The confusion matrix of the test data is shown in Fig. 1f. For calculating the accuracy of the matrix, the Eq. (1) is used. Here, putting the values from the matrix,

$$ {\text{Accuracy}} = \frac{10 + 21}{{\left( {10 + 0} \right) + \left( {1 + 21} \right)}} $$
$$ {\text{Accuracy}} = \frac{31}{32} = 0.96875 $$

So, the accuracy calculated here is 96.875%.

From our research work, it is shown that how can thyroid disease be predicted and give an intution how to apply the logistic regression, decision tree classification and kNN algorithms. According to the data set, the following results results are obtained.
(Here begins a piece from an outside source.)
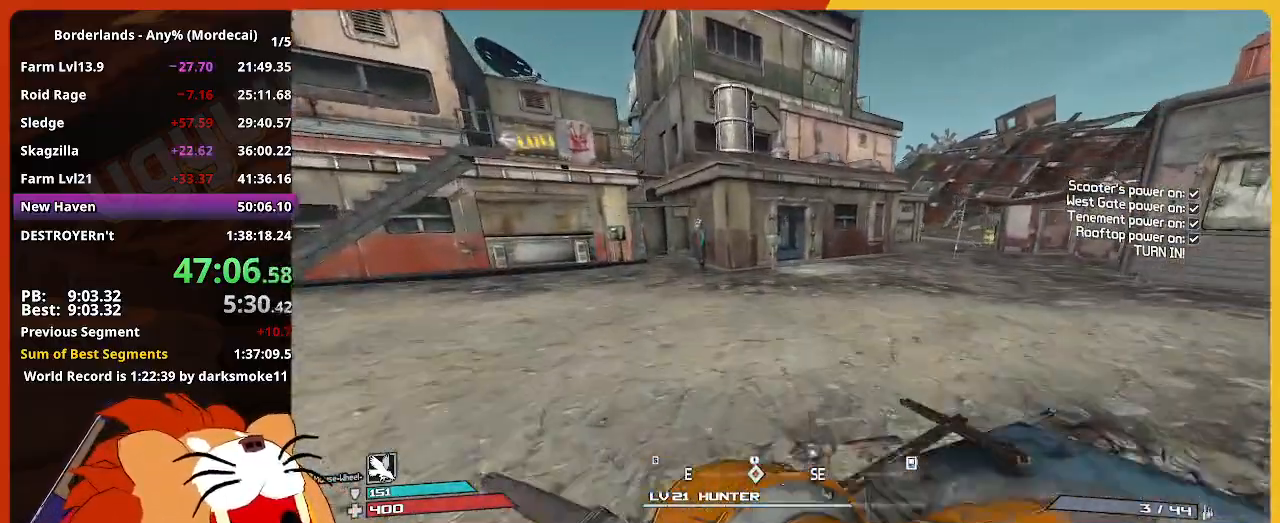
{"keys": ["w"], "mouse": [], "events": []}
The result (Table 1) shows that the kNN classifier is a better algorithm for this data set in thyroid disease prediction.

Table 1 Result analysis

The efficiency of an algorithm depends upon the data set and its features selected for the prediction. Some papers written during 2018–2020 have less accuracy than proposed algorithms, and some algorithms have a better accuracy which is due to the data set they have chosen. The paper given in below in Ref. [13] has shown less accuracy in case of decision tree, while in case of kNN they have better accuracy shown in Table 2: compare with previous work.
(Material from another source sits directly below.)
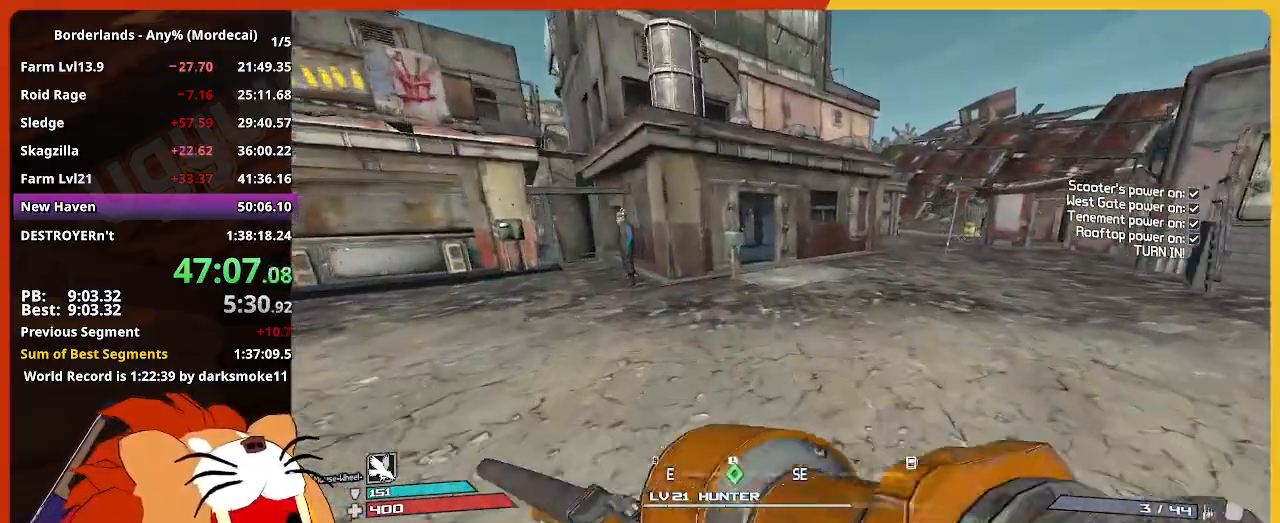
{"keys": ["w"], "mouse": [], "events": []}
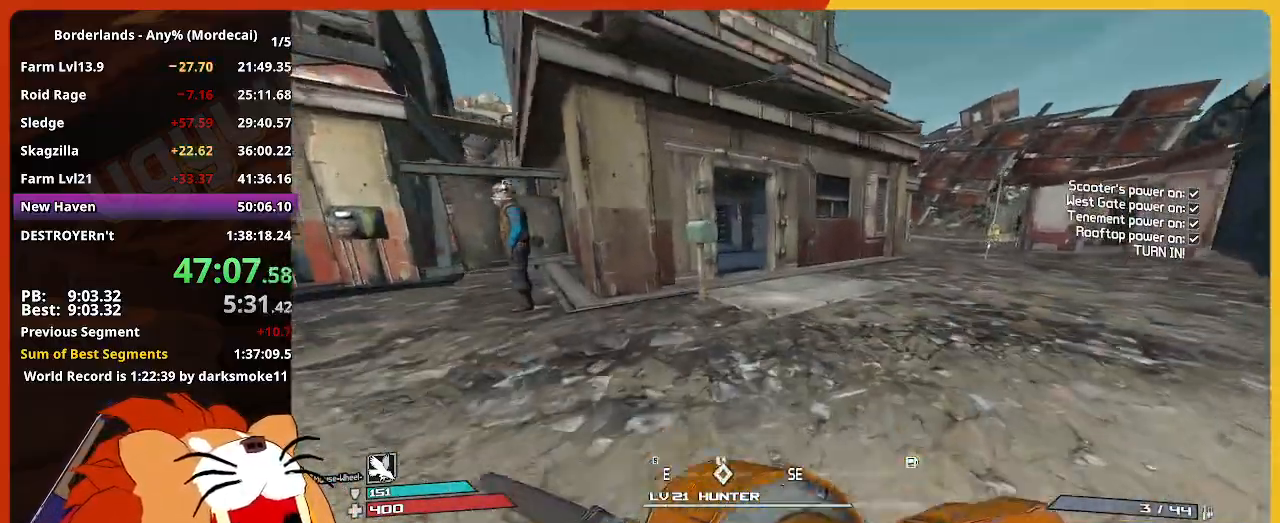
{"keys": ["w"], "mouse": [], "events": []}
Table 2 Compare with previous work

The UCI thyroid repository itself contains many data sets for thyroid disease. For proposed work, “new-thyroid” data set has been taken [8]. The paper authors [13] might have taken different data set of the same UCI thyroid repository. This is the reason of variation of result. Another work [14] has shown much less accuracy in case of kNN (91.82%) while decision tree has a better accuracy of 98.89% represented in Table 3: compare with previous work.

Table 3 Compare with previous work

Conclusion and Future Work

Rafikhan et al. [14] has used a clinical data of Kashmir of 807 patients and UCI thyroid repository of “new thyroid” has only 215 instances. Proposed method has not taken this data set for thyroid prediction; it will consider in future work and measure accuracy using decision tree and kNN. Hence, according to the data set which is used in this work, the accuracy obtained is satisfactory.

The current scenario is of the developing of the models that help in the various sectors of life using the machine learning. The availability of data and its generation day by day increased a chance for the computer scientists to make prediction and analysis on such data sets that make the human life better and comfort. This study is concern with this motivation. The prediction and classification of any data depends on the data set itself and the various algorithms that are used. If anyone organizes a better data set of real time and applies various other machine leaning and deep learning algorithms such as SVM, Naïve Bayes, auto encoders, ANNs and CNNs then further better results may be achieved.